== Text passage ==

[OpenAFS-devel] .35 sec rx delay bug?

Ken Hornstein kenh@cmf.nrl.navy.mil
Thu, 09 Nov 2006 10:48:57 -0500


>When we're at the subject of already tuned solutions: What 
>possibilities are there to combine this with the use of sendfile()? 
>Experiences from apache and other projects show that there are very 
>noticeable effects even when doing sendfile() on small chunks compared 
>to the classic read/write-approach.

Well ... I am certainly willing to investigate it.  The problems I see are
threefold:

- There are a number of layers between the RxTCP code the file I/O code.
  Figuring out the right way to break those layers down will be interesting,
  to say the least.  Sending data isn't so bad ... receiving data is more
  challenging.

- You really want to make sure the header and bulk data end up in one
  TCP frame.  If you utilize sendfile(), it isn't possible to guarantee
  that because you'll have to do two seperate operations: one write() to
  do the header data, then the sendfile() call to move the bulk data (right
  now writev() is used so header data and bulk data get coalesced into one
  TCP frame).  If you have a series of small TCP frames interspersed with
  large frames, performance will go into the crapper.  The way reads are
  done in RxTCP, it could work ... but I see from at least the Linux
  sendfile() manpage that the reader cannot be a socket, so that takes that
  off the table.  Apache has a much simpler problem; they're not trying
  to have a virtualized multichannel stream protocol over TCP.

===
== Record excerpts ==

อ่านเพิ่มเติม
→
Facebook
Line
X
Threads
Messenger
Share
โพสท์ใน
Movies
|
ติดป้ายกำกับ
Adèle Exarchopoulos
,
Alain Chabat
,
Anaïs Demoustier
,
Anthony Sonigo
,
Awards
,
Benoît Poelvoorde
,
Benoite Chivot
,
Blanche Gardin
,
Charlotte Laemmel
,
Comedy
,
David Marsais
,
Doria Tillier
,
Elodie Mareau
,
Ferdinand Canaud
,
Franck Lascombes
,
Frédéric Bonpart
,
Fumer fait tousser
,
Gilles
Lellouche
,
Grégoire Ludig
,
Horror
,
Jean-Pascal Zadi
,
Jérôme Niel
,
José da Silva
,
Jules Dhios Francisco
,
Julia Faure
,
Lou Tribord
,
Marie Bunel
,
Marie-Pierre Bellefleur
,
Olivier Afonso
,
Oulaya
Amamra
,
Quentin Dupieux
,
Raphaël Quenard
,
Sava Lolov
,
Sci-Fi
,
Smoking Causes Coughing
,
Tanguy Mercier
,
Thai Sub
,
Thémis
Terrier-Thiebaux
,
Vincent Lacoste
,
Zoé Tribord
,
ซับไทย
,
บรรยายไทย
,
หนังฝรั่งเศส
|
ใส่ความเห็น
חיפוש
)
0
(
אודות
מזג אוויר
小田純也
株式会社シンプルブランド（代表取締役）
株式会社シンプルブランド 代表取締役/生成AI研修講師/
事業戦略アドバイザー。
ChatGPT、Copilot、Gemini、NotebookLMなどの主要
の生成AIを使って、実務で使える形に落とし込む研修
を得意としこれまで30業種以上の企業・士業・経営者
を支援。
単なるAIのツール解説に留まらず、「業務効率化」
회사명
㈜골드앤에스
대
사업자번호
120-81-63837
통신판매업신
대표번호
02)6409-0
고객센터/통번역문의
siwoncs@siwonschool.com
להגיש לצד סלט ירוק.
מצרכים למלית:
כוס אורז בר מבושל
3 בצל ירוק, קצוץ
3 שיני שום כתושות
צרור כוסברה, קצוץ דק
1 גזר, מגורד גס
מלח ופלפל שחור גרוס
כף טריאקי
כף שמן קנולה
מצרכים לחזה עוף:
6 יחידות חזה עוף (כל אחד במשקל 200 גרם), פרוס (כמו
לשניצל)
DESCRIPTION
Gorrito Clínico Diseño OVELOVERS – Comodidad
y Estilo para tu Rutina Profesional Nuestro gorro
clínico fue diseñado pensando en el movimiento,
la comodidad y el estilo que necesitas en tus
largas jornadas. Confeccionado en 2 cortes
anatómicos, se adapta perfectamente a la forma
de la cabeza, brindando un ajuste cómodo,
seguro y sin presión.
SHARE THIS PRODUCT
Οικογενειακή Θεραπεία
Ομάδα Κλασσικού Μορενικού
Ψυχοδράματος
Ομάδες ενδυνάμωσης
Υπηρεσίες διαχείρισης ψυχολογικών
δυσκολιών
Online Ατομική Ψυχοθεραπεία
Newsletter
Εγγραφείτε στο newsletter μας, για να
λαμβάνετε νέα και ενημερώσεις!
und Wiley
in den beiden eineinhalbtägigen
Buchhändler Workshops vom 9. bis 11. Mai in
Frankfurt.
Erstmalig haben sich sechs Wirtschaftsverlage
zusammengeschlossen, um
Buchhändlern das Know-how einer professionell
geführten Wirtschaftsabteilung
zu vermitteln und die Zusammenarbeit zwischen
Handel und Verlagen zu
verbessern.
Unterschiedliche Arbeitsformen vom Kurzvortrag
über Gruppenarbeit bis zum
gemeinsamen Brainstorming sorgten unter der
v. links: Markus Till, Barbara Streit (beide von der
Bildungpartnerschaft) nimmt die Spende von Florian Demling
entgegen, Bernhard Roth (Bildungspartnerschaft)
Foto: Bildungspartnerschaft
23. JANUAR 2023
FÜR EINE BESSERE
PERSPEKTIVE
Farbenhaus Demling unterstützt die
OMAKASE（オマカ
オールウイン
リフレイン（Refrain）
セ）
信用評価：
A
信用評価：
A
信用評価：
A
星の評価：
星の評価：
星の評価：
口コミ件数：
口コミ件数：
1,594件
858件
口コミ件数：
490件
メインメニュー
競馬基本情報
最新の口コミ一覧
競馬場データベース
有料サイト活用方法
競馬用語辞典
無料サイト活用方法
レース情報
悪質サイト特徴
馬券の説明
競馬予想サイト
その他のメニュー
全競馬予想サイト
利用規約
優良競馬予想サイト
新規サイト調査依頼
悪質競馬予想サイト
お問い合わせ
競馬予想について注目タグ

===

## Exercise 1
From the post about RxTCP and sendfile(), render this sentence in Spanish: "Apache has a much simpler problem; they're not trying to have a virtualized multichannel stream protocol over TCP."
## Exercise 2
Carry on writing the post about RxTCP and sendfile() from its last sentence.

## Task answer 1
Apache tiene un problema mucho más sencillo; no intentan tener un protocolo de flujo multicanal virtualizado sobre TCP.

## Task answer 2
  I see that Solaris has sendfilev(), and one of the items it can take is
  a userspace buffer, so that could address the sending issue.  But
  it's not clear to me that the Solaris sendfilev() avoids userspace
  copies, since it's a library function and not a system call.

- If you want to do a checksum of the bulk data, you need to read the
  bulk data it into memory ... and you lose the benefit of sendfile().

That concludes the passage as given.